Autre effet pervers : inscrire des étudiants qui n’ont pas les compétences requises dans des programmes trop élitistes les conduisent à l’échec et à la frustration, alors que s’ils avaient suivi des études moins ambitieuses, ils auraient très bien réussi. C’est ce que les observateurs ont constaté en Californie depuis l’interdiction de 1996. Les inscriptions de membres de minorités dans les écoles les plus prestigieuses ont diminué, mais les inscriptions de Noirs dans des universités publiques, plus accessibles, ont considérablement augmenté, de même que leur pourcentage de réussite.

Remise en cause

En 2003, la Cour Suprême a pourtant réaffirmé que la diversité est un objectif louable, mais dans une «application limitée» une expression qu’elle n’a pas précisée.

 Huit autres États, républicain ou démocrates ont banni ces pratiques dont le Michigan, la Floride, l’Arizona et le Nebraska.

 En 2014, une plainte est déposée contre Harvard (université privée) et l’Université de Caroline du Nord (publique) dénonçant la place accordée aux critères raciaux dans les processus d’admission.
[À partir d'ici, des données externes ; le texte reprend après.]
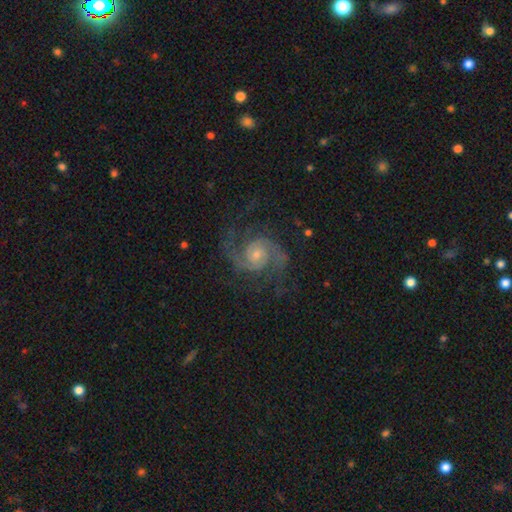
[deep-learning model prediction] Q: Smooth or featured?
A: featured or disk (91%); runner-up: star or artifact (5%)
Q: Edge-on disk?
A: no (98%); runner-up: yes (2%)
Q: Bar?
A: no (62%); runner-up: weak (32%)
Q: Spiral arms?
A: yes (98%); runner-up: no (2%)
Q: Spiral winding?
A: medium (56%); runner-up: tight (30%)
Q: Spiral arm count?
A: 2 (80%); runner-up: 3 (8%)
Q: Bulge size?
A: small (55%); runner-up: moderate (37%)
Q: Merging?
A: none (73%); runner-up: minor disturbance (14%)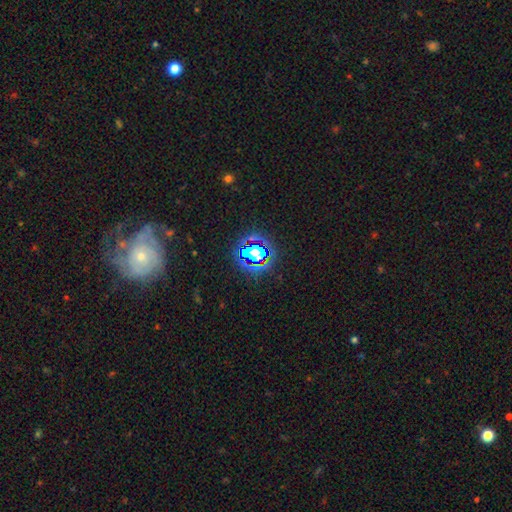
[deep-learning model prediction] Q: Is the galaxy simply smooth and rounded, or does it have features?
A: star or artifact — 61%.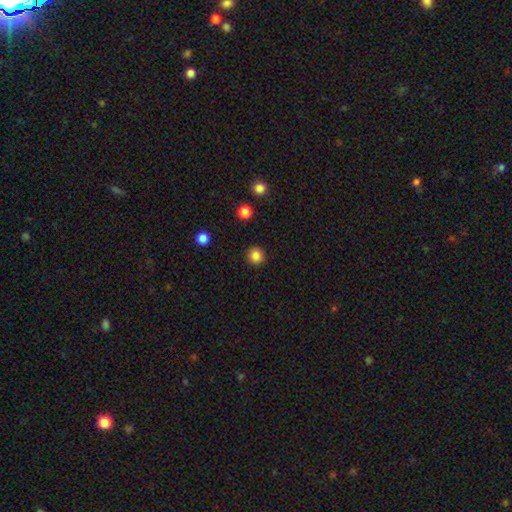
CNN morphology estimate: Smooth or featured: smooth — 84% (star or artifact — 11%)
How rounded: round — 92% (in between — 7%)
Merging: none — 91% (minor disturbance — 6%)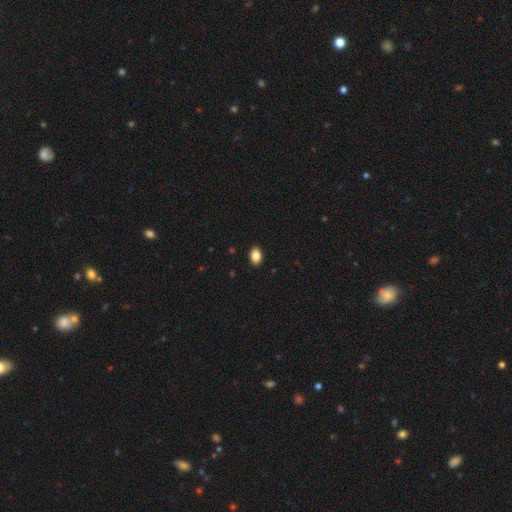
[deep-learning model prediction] Q: Smooth or featured?
A: smooth (87%); runner-up: star or artifact (8%)
Q: How rounded?
A: in between (84%); runner-up: round (15%)
Q: Merging?
A: none (90%); runner-up: minor disturbance (7%)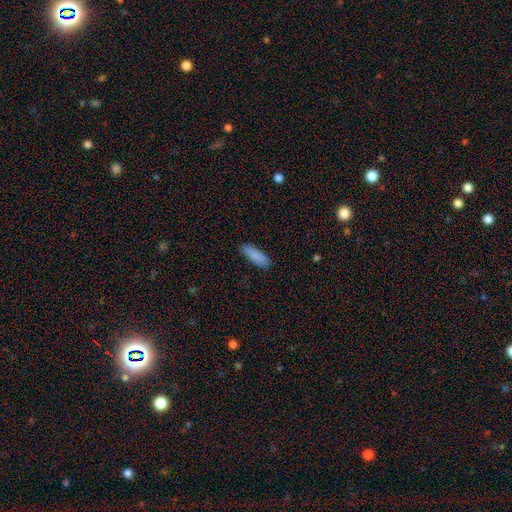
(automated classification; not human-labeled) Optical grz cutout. It shows a smooth galaxy with no disk features (87%) that is in between round and cigar-shaped (56%). Merging: none (84%).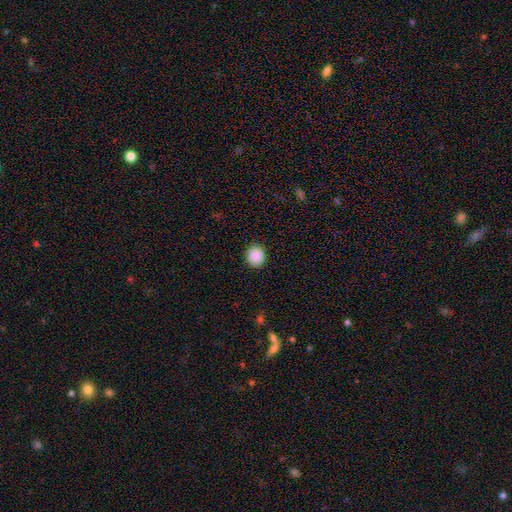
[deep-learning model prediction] Smooth or featured: smooth — 89% (star or artifact — 8%)
How rounded: round — 87% (in between — 12%)
Merging: none — 91% (minor disturbance — 6%)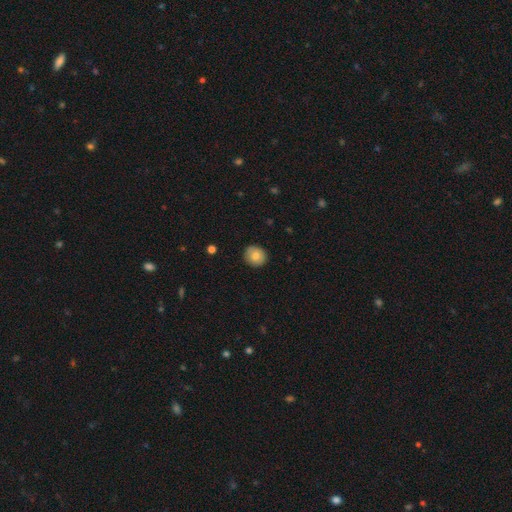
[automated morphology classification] Smooth or featured: smooth — 78% (featured or disk — 14%)
How rounded: round — 84% (in between — 15%)
Merging: none — 88% (minor disturbance — 9%)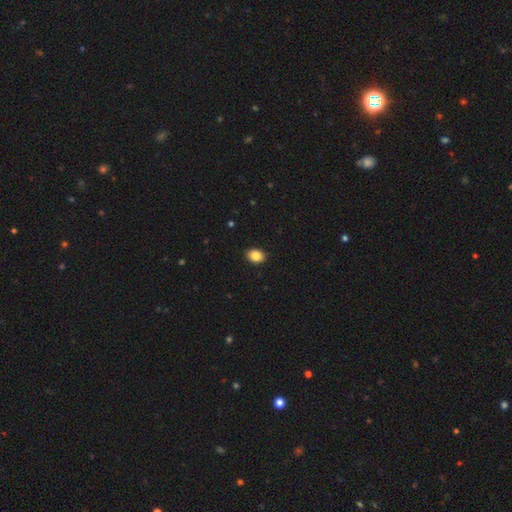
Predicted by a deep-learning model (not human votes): smooth 85%, star or artifact 9%, featured or disk 6%. Down the decision tree: how rounded — in between (67%); merging — none (91%).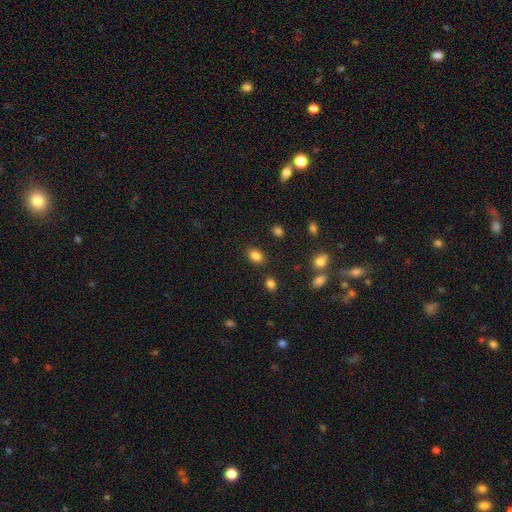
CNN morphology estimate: Smooth or featured?
  - smooth: 84% *
  - star or artifact: 11%
  - featured or disk: 5%
How rounded?
  - in between: 78% *
  - round: 20%
  - cigar-shaped: 1%
Merging?
  - none: 84% *
  - minor disturbance: 10%
  - merger: 3%
  - major disturbance: 3%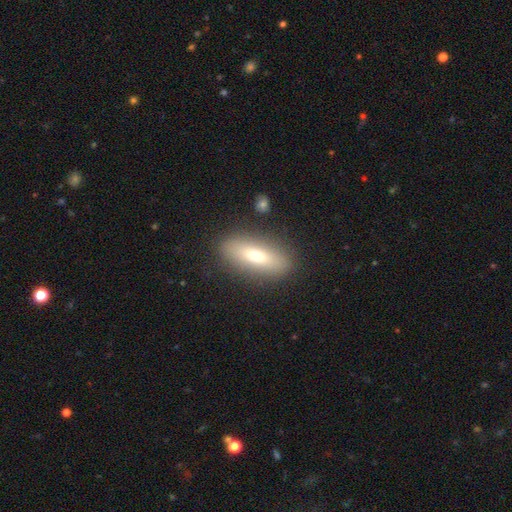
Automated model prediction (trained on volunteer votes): Smooth or featured: smooth — 69% (featured or disk — 23%)
How rounded: in between — 64% (cigar-shaped — 32%)
Merging: none — 84% (minor disturbance — 10%)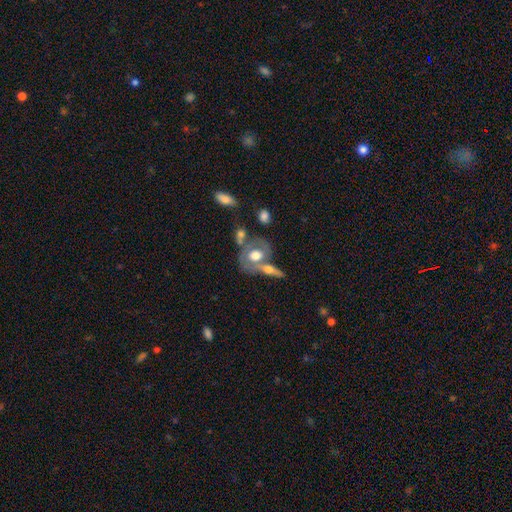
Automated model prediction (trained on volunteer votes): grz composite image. It shows a featured or disk galaxy (53%). Merging: none (39%).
C’est sur cette plainte que la Cour Suprême -qui comprend deux magistrats afro-américains et une hispanique- vient de statuer.
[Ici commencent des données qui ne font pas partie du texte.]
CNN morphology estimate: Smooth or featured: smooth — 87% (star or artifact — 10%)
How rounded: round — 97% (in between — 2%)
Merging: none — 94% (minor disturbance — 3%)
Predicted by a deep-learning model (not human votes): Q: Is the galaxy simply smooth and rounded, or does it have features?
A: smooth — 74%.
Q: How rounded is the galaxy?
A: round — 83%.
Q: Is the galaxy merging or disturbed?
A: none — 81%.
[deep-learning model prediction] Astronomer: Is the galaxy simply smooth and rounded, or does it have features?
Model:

L’identité raciale d’un candidat ne pourra plus être prise en compte comme critère d’admission. L’idéal d’une société «aveugle à la couleur» (M. Luther King) a fait un petit pas dans une conjoncture qui lui est complètement défavorable.

Nos médias, as usual…

Les quelques exemples cités montrent que le sujet de l’action affirmative est complexe. Mais donner dans la nuance, se demander si par extraordinaire elle aurait quelque effet pervers, bref se livrer à une analyse de fond est un exercice impossible pour nos médias. Tous ne parlent que «nouveau recul», tendance des juges, vilain Trump et gentil Biden, affreux conservateurs et sympathiques démocrates. Une vision manichéenne dont ils ne se lassent pas.
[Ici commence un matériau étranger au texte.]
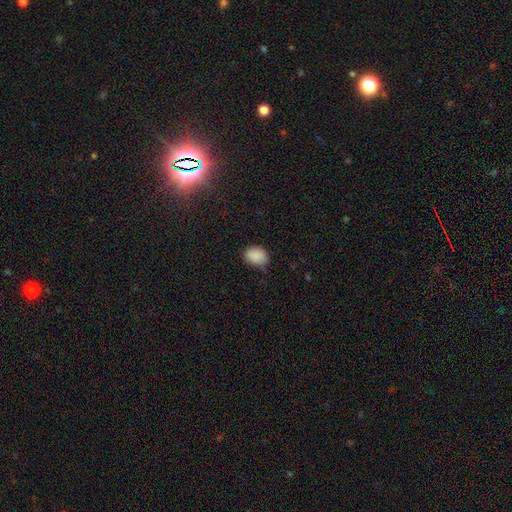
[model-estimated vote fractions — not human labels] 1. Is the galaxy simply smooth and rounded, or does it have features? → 88% smooth, 8% star or artifact, 4% featured or disk.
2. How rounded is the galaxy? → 69% in between, 31% round, 1% cigar-shaped.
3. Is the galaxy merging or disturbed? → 68% none, 25% minor disturbance, 5% major disturbance, 1% merger.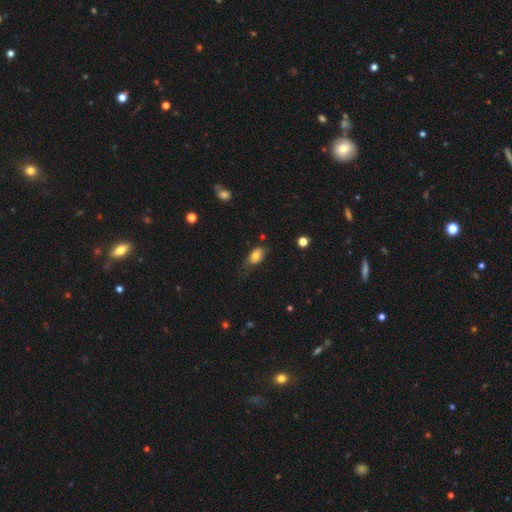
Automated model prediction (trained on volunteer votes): A smooth galaxy with no disk features (74%) that is in between round and cigar-shaped (87%).

Vote fractions:
- Smooth or featured? smooth: 74% / featured or disk: 17% / star or artifact: 9%
- How rounded? in between: 87% / round: 10% / cigar-shaped: 3%
- Merging? none: 54% / minor disturbance: 32% / major disturbance: 12% / merger: 2%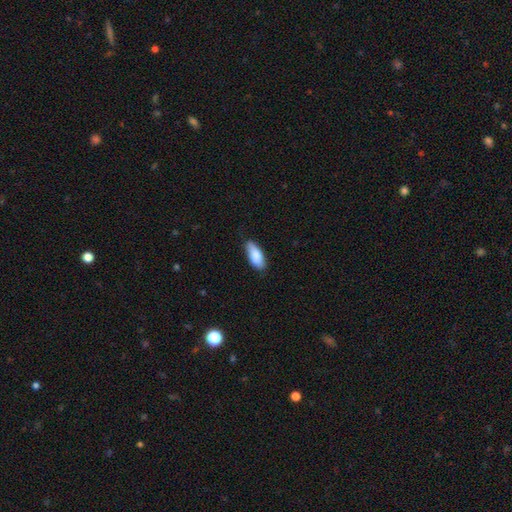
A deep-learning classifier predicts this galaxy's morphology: The model was most divided on "merging": none: 77%, minor disturbance: 19%, major disturbance: 3%, merger: 1%. More confident: smooth or featured — smooth (84%); how rounded — in between (78%).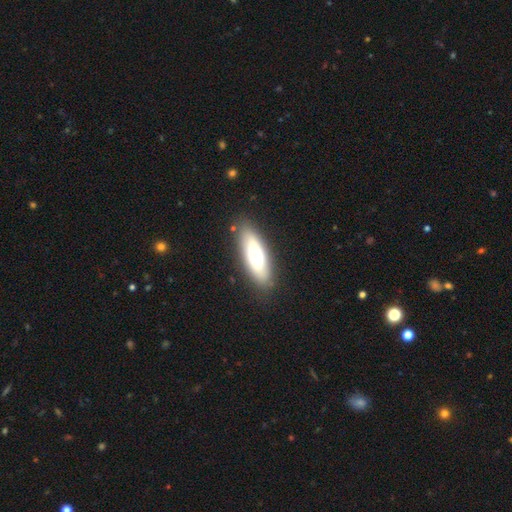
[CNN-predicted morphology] smooth_or_featured: smooth (p=0.59) [alt: featured or disk p=0.34]
how_rounded: in between (p=0.57) [alt: cigar-shaped p=0.41]
merging: none (p=0.84) [alt: minor disturbance p=0.11]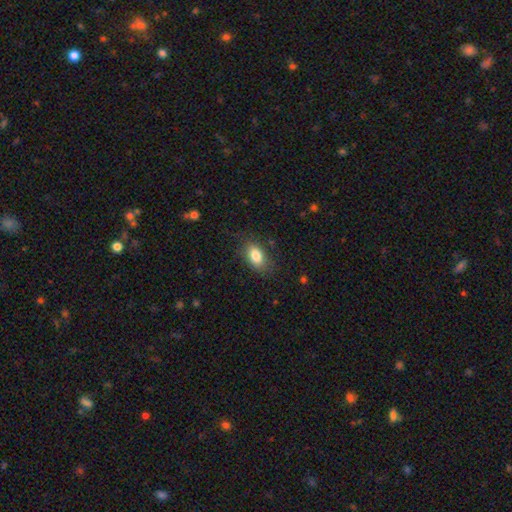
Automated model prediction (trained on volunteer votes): The model was most divided on "merging": none: 78%, minor disturbance: 15%, major disturbance: 5%, merger: 1%. More confident: how rounded — in between (88%); smooth or featured — smooth (83%).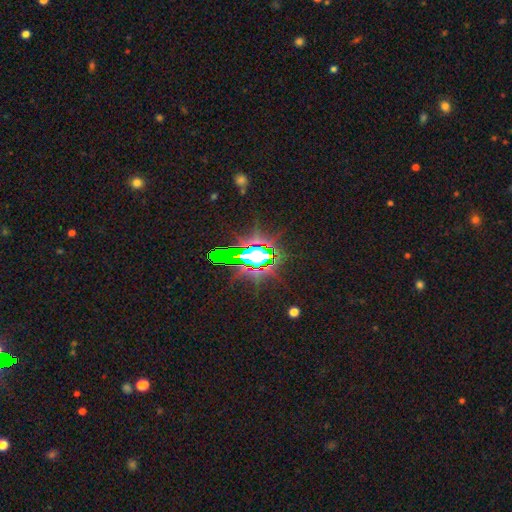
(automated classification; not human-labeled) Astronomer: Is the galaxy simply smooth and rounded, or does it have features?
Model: star or artifact — 76%.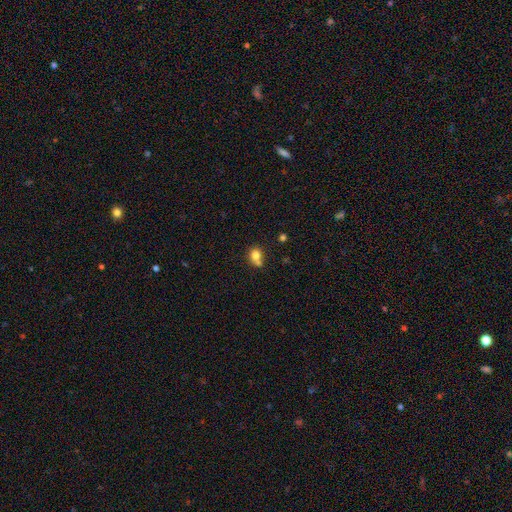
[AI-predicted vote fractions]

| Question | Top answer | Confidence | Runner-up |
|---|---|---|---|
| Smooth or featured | smooth | 78% | star or artifact (11%) |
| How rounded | round | 67% | in between (32%) |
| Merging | none | 45% | merger (36%) |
Le Temps par exemple reprend un papier de Libération qui représente un des sommets de cette idéologie.

Pierre Schweitzer  a fait traduire et publié «L’Amérique des ethnies» de Thomas Sowell à L’Age d’Homme en 1990.

Universités américaines : la fin de la préférence raciale , Causeur (abonnés)

Le Temps (abonnés)

Commentaires

  • "Mais donner dans la nuance, se demander si par extraordinaire elle aurait quelque effet pervers, bref se livrer à une analyse de fond est un exercice impossible pour nos médias..." lis-je en conclusion. Dommage que vous n'appliquez pas cette affirmation au lynchage systématique d'Israël dans lesdits médias. Voir https://www.tdg.ch/dans-les-colonies-israeliennes-la-promotion-du-tourisme-est-en-plein-essor-332088679974 cet article en ligne est déjà mis depuis trois jours bien en évidence sur leur site

  • Sur ce coup-là, je vous donne entièrement raison. Mais la manière dont les médias traitent ce pays et ce qui s'y passe est tellement ignominieuse qu'il faudrait des livres pour rétablir un semblant de vérité à chaque épisode. Je n'en ai pas l'énergie, bien que je suive cette actualité dans dvers sites dont celui, remarquable, qu'a créé Jean-Patrick Grumberg,
    https://israel247.org/

  • La soi-disant "discrimination positive" est une régression à tous points de vue, démocratique, intellectuel, philosophique, social, antiraciste, et j'en passe! A bannir! Bravo la Cour Suprême!